:: What is required ::
Below are some records. Return exactly the lines from the one containing "- 最近新たに、FANTOM5 CAGEデータが追加(ヒト556種、マウス286種)" through the one containing "- 下部の「ダウンロード」からリンク", both included, and only those.

[Opening Materials provided section]

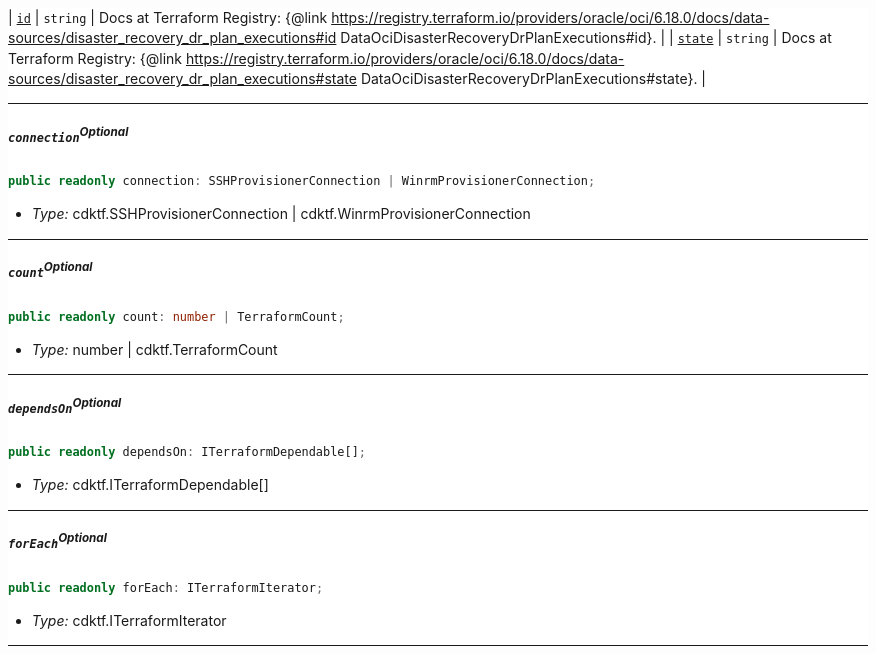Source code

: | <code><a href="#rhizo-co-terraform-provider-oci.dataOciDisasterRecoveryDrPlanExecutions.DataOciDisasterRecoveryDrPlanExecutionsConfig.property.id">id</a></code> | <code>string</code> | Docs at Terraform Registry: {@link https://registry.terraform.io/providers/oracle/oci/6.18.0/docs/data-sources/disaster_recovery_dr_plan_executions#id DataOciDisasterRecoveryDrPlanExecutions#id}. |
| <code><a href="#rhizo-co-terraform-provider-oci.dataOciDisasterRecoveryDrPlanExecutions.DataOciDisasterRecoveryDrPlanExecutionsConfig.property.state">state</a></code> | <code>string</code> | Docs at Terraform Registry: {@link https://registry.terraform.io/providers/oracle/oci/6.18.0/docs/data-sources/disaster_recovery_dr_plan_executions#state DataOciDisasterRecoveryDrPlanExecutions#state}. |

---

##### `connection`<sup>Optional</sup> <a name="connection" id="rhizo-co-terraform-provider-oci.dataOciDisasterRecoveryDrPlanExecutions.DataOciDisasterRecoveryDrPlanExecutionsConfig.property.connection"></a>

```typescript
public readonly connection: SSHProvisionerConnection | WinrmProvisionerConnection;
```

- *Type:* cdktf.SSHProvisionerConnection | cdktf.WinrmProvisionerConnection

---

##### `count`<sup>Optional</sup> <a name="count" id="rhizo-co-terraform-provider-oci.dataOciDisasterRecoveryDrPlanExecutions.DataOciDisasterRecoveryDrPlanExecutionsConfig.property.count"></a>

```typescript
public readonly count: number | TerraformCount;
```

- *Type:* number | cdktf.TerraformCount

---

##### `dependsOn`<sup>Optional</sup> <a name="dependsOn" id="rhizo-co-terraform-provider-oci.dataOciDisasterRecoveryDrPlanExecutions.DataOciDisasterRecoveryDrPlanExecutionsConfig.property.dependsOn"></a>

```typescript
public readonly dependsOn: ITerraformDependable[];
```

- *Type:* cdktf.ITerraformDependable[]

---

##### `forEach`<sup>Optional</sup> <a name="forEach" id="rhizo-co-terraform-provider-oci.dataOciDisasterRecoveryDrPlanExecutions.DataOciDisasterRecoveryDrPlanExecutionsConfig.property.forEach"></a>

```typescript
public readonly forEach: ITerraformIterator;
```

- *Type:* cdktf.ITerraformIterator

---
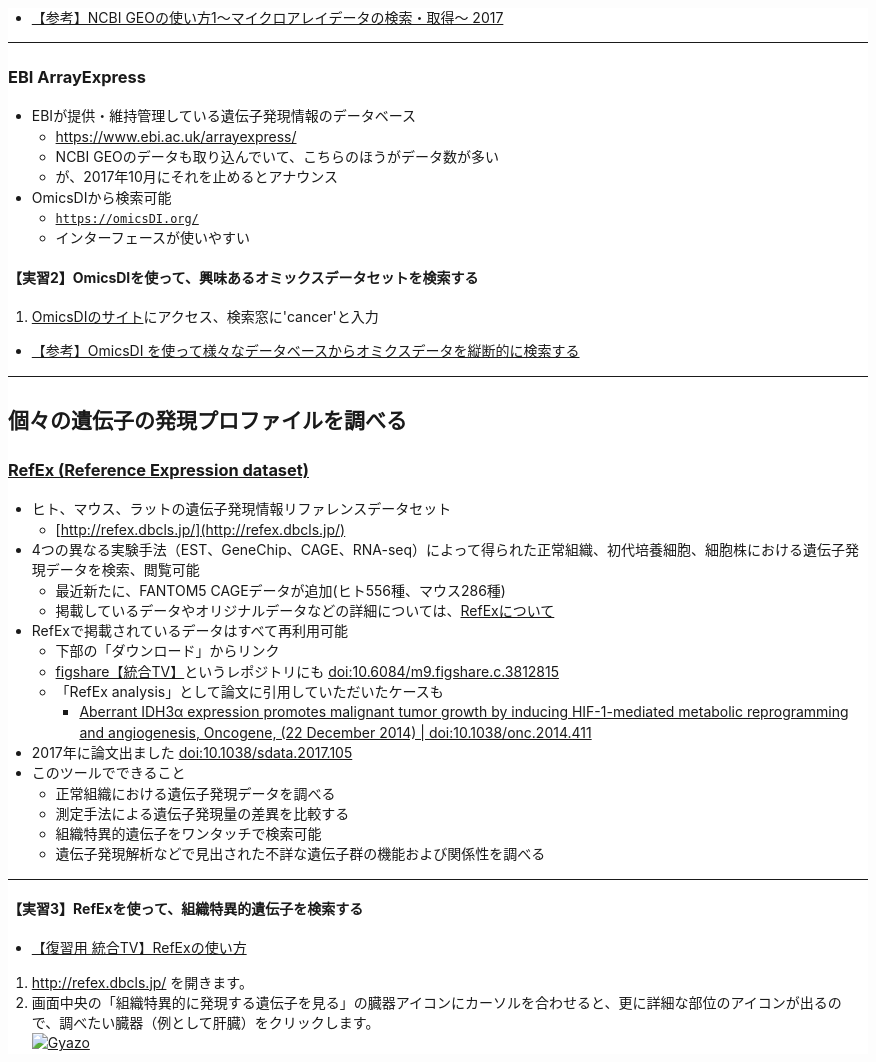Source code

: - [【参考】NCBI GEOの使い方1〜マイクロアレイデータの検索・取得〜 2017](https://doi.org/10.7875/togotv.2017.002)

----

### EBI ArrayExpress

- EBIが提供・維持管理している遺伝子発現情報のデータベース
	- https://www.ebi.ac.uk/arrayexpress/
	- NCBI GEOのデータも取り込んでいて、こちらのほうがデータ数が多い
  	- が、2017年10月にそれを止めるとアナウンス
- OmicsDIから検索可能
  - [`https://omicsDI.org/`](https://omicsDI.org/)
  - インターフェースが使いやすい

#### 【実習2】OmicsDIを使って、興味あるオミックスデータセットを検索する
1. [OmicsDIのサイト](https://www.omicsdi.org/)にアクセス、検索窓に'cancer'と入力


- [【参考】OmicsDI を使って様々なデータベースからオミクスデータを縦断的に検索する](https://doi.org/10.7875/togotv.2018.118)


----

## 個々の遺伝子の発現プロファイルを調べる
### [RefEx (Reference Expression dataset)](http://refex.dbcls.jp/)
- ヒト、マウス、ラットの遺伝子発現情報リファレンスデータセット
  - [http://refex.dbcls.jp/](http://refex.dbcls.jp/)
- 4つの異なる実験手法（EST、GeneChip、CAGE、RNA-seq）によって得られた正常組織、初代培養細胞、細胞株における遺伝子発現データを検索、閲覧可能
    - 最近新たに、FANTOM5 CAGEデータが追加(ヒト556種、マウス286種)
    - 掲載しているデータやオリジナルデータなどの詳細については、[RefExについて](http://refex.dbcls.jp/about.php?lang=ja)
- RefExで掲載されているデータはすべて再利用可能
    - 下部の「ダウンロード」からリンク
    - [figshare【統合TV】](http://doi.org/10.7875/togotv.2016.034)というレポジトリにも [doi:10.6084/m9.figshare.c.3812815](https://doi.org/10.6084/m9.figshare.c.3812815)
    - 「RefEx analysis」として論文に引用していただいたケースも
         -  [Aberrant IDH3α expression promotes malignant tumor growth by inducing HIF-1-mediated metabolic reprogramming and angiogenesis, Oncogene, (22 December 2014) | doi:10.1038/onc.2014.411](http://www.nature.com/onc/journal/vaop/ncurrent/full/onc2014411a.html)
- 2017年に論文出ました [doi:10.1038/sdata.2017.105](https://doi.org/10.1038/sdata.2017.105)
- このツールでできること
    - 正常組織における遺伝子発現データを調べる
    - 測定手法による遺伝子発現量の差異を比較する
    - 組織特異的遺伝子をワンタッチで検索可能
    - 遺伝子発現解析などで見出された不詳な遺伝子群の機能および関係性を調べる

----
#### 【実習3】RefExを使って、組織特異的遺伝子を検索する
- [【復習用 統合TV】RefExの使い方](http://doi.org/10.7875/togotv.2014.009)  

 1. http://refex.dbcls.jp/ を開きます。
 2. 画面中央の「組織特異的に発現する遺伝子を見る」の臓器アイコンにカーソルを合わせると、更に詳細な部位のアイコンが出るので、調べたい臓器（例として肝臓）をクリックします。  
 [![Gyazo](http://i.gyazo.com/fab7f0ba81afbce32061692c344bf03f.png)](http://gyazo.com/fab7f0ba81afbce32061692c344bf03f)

[Closing Materials provided section]
[Opening Materials provided section]

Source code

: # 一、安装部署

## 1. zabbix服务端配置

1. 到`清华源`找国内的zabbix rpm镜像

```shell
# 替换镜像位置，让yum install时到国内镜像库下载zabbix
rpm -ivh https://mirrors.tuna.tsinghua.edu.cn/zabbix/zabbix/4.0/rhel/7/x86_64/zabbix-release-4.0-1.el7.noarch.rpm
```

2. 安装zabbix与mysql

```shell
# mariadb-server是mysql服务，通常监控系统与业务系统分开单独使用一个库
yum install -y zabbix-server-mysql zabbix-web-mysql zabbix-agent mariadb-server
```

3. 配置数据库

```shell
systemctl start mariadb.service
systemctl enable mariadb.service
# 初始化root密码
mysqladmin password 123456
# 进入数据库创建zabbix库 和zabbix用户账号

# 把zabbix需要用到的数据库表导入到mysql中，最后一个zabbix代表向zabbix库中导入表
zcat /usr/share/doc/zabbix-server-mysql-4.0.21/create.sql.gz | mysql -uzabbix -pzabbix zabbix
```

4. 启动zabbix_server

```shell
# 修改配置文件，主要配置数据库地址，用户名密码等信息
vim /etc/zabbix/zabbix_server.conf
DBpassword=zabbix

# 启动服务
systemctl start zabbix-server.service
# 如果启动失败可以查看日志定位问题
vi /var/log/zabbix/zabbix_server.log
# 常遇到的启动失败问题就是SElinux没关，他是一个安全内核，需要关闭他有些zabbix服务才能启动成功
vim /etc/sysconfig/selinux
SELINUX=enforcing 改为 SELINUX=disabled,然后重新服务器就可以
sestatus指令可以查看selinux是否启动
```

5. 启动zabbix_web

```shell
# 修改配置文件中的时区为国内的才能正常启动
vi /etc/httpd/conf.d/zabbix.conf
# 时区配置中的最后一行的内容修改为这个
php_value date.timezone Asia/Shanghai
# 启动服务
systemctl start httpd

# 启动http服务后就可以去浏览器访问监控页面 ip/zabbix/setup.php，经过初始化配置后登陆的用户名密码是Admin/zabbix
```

[Closing Materials provided section]

:: Written solution ::
    - 最近新たに、FANTOM5 CAGEデータが追加(ヒト556種、マウス286種)
    - 掲載しているデータやオリジナルデータなどの詳細については、[RefExについて](http://refex.dbcls.jp/about.php?lang=ja)
- RefExで掲載されているデータはすべて再利用可能
    - 下部の「ダウンロード」からリンク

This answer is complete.